## TO DO
For this exercise, repeat the whole listing below exactly. Leave the pictures out.

## SUPPLIED INFORMATION
- - - - -
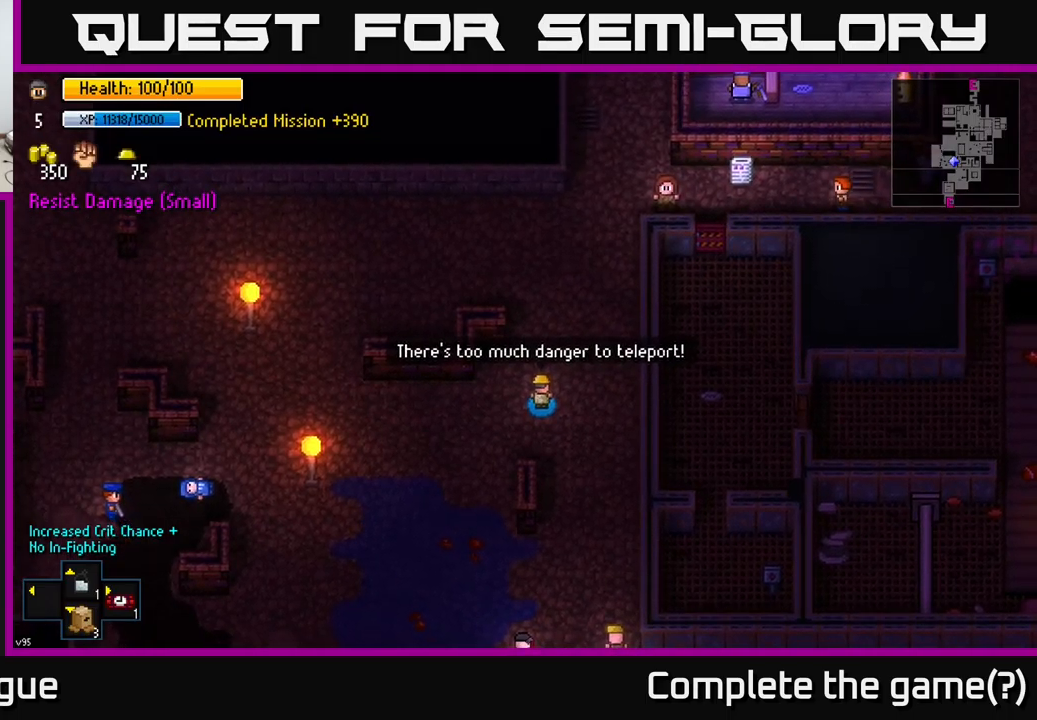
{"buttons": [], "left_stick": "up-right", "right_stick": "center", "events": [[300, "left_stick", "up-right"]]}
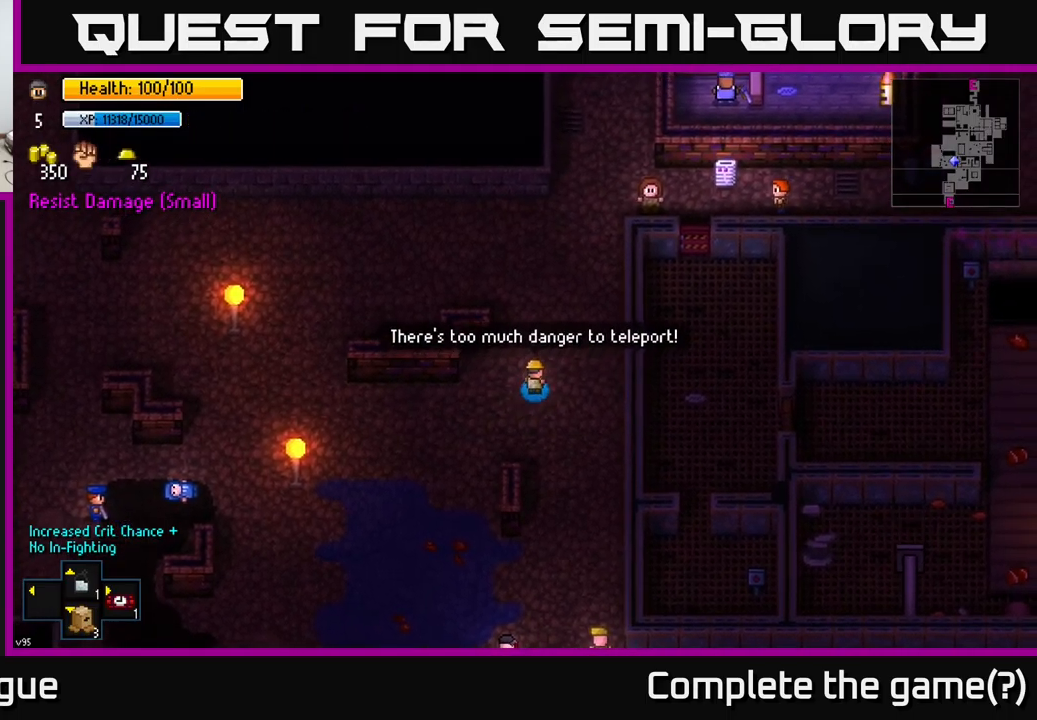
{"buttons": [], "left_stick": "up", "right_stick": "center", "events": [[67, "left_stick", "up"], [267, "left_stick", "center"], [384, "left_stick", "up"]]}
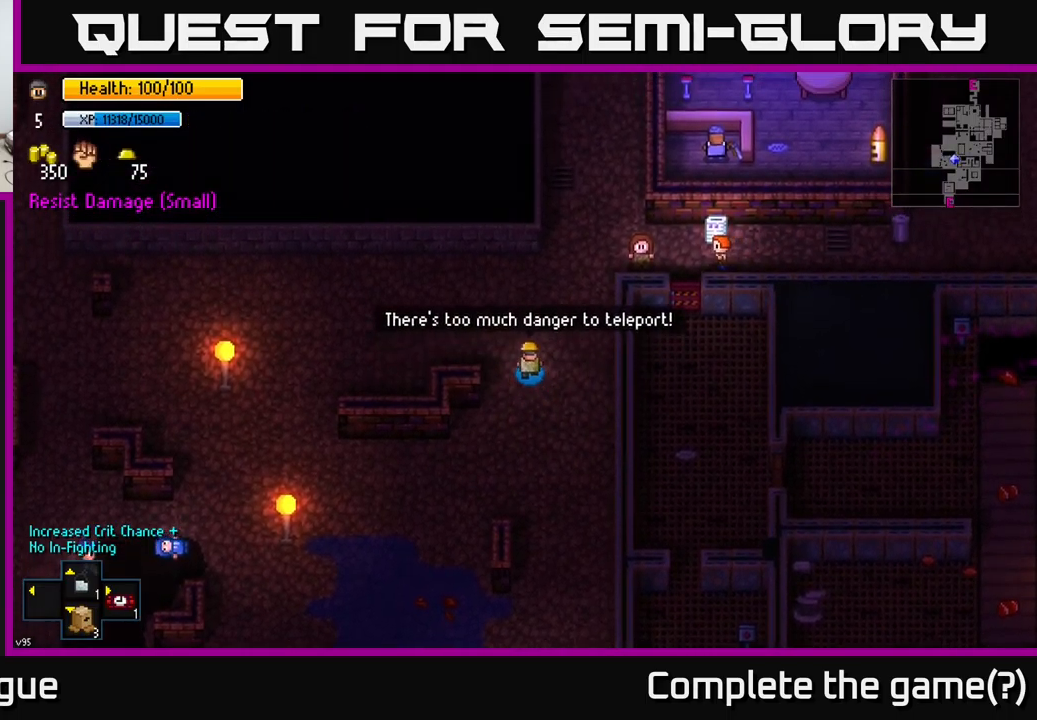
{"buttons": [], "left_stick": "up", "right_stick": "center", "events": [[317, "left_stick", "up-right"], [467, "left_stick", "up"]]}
- - - - -
## ANSWER TO THE PROBLEM
{"buttons": [], "left_stick": "up-right", "right_stick": "center", "events": [[300, "left_stick", "up-right"]]}
{"buttons": [], "left_stick": "up", "right_stick": "center", "events": [[67, "left_stick", "up"], [267, "left_stick", "center"], [384, "left_stick", "up"]]}
{"buttons": [], "left_stick": "up", "right_stick": "center", "events": [[317, "left_stick", "up-right"], [467, "left_stick", "up"]]}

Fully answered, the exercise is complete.